"I 'll be careful, mother."
"Better give your promise to your mother, March; she 'll feel better 'bout you 're not startin' out," said Chi.
"I promise, little Mother Blossom." He threw himself off the horse, and gave her another kiss; "I would n't go to-day except for the exams.--I can't miss them."
"Good luck, dear," said his mother, and her eyes followed the horse and rider down the Mountain.
"I 'll go over the first thing 'n' give them posies to Marier-Ann, 'n' then I 'll make tracks for home, 'n' get my snow-shed up before it begins to come down."
"Do you think we shall need it?"
"Sure 's fate," replied Chi, laconically, and went into the barn to harness Bess.
It was noon before Chi had set up his snow-shed, a long, low, wooden tunnel, which he had manufactured to connect the woodshed door with a side door of the barn. By means of this he was enabled, in unusually heavy storms, to communicate with the barn and attend to the stock without "shovelling out."

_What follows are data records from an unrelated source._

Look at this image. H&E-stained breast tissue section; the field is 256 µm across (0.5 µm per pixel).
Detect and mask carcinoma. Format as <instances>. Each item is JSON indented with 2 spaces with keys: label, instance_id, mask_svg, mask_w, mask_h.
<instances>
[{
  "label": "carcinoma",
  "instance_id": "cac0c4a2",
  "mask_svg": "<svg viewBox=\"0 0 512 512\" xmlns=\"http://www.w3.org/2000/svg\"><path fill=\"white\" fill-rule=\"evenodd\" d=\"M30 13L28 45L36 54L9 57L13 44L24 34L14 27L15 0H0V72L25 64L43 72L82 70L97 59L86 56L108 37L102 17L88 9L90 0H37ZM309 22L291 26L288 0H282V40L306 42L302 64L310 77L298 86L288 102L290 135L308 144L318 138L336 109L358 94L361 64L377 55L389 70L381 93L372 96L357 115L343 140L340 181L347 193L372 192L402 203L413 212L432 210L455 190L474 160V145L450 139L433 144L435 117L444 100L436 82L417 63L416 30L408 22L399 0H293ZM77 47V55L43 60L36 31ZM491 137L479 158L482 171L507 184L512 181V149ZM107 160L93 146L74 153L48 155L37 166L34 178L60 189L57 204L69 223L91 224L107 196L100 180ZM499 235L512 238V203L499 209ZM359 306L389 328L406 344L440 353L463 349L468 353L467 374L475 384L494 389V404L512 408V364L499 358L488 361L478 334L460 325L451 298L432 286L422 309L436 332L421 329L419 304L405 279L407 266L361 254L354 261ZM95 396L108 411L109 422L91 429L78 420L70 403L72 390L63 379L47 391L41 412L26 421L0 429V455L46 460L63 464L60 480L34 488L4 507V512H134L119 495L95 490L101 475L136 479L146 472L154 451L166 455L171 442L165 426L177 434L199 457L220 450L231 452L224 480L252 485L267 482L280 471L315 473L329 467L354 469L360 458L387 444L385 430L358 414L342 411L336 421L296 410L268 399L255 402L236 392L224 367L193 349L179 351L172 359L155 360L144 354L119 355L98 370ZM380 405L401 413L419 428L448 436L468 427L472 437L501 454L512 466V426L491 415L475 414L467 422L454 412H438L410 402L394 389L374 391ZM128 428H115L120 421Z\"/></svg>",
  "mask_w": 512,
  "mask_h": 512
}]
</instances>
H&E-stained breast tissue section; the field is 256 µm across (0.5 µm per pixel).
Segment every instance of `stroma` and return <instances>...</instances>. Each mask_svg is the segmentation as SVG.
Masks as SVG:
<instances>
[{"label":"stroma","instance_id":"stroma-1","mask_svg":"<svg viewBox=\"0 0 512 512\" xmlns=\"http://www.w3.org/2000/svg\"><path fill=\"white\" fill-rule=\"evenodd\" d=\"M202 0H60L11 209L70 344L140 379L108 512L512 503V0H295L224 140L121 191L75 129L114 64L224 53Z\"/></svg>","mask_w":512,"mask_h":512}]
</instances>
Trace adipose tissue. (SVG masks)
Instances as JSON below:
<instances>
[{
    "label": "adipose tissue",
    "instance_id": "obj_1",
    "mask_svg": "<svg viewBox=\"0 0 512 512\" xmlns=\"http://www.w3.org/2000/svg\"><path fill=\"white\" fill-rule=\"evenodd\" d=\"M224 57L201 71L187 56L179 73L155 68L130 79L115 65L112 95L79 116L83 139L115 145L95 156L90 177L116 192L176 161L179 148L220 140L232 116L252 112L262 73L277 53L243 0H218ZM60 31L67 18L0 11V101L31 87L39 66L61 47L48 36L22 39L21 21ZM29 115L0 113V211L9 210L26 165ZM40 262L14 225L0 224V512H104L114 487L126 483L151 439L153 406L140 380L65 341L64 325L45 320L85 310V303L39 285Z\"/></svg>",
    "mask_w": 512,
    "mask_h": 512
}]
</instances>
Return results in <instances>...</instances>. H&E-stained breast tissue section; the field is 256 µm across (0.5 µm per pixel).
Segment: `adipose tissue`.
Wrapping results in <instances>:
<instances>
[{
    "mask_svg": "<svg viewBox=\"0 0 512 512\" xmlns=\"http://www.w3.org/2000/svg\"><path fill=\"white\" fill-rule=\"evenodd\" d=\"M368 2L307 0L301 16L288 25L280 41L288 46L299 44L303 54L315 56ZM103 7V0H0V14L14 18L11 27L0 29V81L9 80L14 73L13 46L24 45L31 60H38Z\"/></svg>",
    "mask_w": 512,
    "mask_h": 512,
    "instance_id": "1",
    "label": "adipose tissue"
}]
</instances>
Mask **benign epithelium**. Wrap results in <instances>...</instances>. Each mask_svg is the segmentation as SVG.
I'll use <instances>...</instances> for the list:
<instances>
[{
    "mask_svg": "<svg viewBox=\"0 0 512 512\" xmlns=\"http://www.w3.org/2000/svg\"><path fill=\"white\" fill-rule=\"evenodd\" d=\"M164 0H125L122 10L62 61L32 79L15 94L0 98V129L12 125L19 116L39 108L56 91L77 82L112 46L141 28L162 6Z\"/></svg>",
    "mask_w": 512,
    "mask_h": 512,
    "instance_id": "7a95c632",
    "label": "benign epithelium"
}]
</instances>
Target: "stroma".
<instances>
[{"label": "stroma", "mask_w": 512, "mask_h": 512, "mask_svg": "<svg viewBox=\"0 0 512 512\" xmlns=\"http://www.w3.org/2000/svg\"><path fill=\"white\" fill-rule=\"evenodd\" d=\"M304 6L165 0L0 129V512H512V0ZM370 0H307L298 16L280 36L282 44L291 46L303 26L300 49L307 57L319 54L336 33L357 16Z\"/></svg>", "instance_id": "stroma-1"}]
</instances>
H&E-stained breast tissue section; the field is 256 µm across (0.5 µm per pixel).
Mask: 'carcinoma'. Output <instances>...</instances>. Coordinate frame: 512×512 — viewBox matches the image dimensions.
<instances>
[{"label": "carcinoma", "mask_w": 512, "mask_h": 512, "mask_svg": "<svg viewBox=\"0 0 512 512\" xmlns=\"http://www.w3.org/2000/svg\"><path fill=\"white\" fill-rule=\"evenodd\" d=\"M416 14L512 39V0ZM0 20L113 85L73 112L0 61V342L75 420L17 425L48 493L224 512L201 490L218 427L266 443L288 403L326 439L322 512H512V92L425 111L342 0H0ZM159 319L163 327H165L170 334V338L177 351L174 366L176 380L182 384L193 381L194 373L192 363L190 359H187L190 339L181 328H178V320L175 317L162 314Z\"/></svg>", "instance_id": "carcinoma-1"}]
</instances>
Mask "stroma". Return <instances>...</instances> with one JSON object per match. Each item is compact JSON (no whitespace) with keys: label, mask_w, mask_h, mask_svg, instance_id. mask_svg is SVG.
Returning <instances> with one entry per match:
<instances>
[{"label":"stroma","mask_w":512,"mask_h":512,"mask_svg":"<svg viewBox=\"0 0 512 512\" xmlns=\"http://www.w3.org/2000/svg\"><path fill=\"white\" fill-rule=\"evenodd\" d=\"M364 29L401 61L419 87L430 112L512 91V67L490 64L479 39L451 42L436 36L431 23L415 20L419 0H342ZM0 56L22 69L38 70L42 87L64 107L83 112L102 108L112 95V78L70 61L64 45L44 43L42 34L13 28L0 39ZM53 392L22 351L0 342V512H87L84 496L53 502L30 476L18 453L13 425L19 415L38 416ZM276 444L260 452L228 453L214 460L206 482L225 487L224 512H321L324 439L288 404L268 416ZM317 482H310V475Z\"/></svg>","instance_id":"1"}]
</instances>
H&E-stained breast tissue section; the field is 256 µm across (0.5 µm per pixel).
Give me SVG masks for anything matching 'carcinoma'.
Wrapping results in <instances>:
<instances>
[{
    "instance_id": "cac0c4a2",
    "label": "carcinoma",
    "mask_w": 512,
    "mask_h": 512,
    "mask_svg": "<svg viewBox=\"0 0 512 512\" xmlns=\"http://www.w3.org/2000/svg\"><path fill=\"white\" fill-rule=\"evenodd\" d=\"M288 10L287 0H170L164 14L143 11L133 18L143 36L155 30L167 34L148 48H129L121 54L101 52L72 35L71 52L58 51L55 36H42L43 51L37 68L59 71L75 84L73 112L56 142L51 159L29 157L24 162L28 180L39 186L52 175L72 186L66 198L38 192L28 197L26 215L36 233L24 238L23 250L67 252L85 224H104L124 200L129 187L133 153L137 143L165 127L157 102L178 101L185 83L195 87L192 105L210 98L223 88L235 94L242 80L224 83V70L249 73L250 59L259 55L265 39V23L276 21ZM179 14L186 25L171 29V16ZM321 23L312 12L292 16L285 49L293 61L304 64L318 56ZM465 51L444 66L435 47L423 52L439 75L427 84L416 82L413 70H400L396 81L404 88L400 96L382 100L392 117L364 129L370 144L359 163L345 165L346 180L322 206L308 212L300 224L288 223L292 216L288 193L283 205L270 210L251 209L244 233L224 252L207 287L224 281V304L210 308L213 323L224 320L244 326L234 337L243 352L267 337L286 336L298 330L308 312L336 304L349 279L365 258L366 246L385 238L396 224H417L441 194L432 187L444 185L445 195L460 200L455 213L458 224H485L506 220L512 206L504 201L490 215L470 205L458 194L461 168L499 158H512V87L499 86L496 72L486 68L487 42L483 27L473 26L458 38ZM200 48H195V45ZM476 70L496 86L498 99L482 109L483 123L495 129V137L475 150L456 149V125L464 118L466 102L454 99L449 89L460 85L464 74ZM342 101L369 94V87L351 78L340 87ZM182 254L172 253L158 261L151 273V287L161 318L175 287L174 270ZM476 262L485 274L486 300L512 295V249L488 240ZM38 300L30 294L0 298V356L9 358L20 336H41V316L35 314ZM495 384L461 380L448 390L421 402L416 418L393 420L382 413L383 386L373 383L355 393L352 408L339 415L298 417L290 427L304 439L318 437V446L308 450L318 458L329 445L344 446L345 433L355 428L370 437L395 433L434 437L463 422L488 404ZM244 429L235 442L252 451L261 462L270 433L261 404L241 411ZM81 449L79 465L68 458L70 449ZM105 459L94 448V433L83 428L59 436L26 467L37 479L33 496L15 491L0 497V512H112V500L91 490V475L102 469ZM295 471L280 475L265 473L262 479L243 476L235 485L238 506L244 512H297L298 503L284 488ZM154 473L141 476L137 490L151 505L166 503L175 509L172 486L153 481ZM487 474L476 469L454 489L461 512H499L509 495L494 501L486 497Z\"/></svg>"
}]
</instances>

It was about three in the afternoon when the first flakes began to fall, or rather to "spit," as Chi expressed it, and the snow fell intermittently and lightly until four, when there was a sudden change of wind. It veered to the north-east, and blast after blast, charged with icy particles, hurled itself against the Mountain. Within half an hour it was almost as dark as at midnight, and the snow swept in drifting clouds over woodlands and pasture. When the wind ceased for a moment, white, soft avalanches descended upon farmhouse, barn, and mountain-road, until, by six o'clock, the road was impassable and the drifts at the back of the house a foot above the bedroom windows. Chi had made all snug for the night.
"This beats anything I ever saw, Mis' Blossom. I 'm mighty glad Ben ain't comin' home to-day, 'n' that March gave you the promise to stay at Barton's if it stormed hard."